How serious are these violations?
These are very serious violations that may indicate significant patient safety concerns. Federal regulations require nursing homes to maintain the highest standards of care. Families should review the full inspection report and consider whether this facility meets their safety expectations.
What should families do?
Families should: (1) Ask facility administration about specific corrective actions taken, (2) Request to see the follow-up inspection report verifying corrections, (3) Check if this represents a pattern by reviewing prior inspection reports, (4) Compare this facility's ratings with other nursing homes in RICHMOND, VA, (5) Report any new concerns directly to state authorities.
Where can I see the full inspection report?
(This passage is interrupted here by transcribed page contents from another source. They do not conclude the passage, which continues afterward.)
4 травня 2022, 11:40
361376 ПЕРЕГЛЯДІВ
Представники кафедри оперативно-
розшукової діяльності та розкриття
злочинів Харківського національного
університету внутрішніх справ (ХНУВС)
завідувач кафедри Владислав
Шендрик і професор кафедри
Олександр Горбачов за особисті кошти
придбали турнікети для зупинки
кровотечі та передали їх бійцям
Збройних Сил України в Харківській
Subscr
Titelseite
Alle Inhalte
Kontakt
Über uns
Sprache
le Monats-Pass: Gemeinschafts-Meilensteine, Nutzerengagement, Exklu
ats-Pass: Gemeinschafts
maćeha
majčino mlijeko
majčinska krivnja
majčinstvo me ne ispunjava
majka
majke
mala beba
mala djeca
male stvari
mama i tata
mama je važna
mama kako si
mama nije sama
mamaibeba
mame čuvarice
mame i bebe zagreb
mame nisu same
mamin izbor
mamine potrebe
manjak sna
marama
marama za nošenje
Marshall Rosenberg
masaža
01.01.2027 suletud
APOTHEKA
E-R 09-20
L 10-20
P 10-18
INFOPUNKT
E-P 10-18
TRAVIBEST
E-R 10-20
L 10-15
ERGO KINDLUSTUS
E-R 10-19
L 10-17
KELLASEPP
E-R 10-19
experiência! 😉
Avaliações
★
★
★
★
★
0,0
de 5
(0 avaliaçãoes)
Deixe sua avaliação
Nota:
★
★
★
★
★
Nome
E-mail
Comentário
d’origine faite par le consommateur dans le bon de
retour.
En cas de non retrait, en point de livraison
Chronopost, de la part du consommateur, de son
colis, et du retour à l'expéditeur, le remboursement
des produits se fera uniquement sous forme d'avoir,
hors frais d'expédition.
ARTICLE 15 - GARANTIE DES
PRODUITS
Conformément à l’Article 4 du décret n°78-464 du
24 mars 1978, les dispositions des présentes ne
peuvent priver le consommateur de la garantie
The complete inspection report is available on Medicare.gov's Care Compare website (www.medicare.gov/care-compare). You can also request a copy directly from WESTPORT REHABILITATION AND NURSING CENTER or from the state Department of Health. The report includes specific deficiency codes, facility responses, and correction timelines. This facility's federal provider number is 495227.
Has this facility had violations before?
To check WESTPORT REHABILITATION AND NURSING CENTER's history, visit Medicare.gov's Care Compare and review their inspection history, quality ratings, and staffing levels. Look for patterns of repeated violations, especially in critical areas like abuse prevention, medication management, infection control, and resident safety.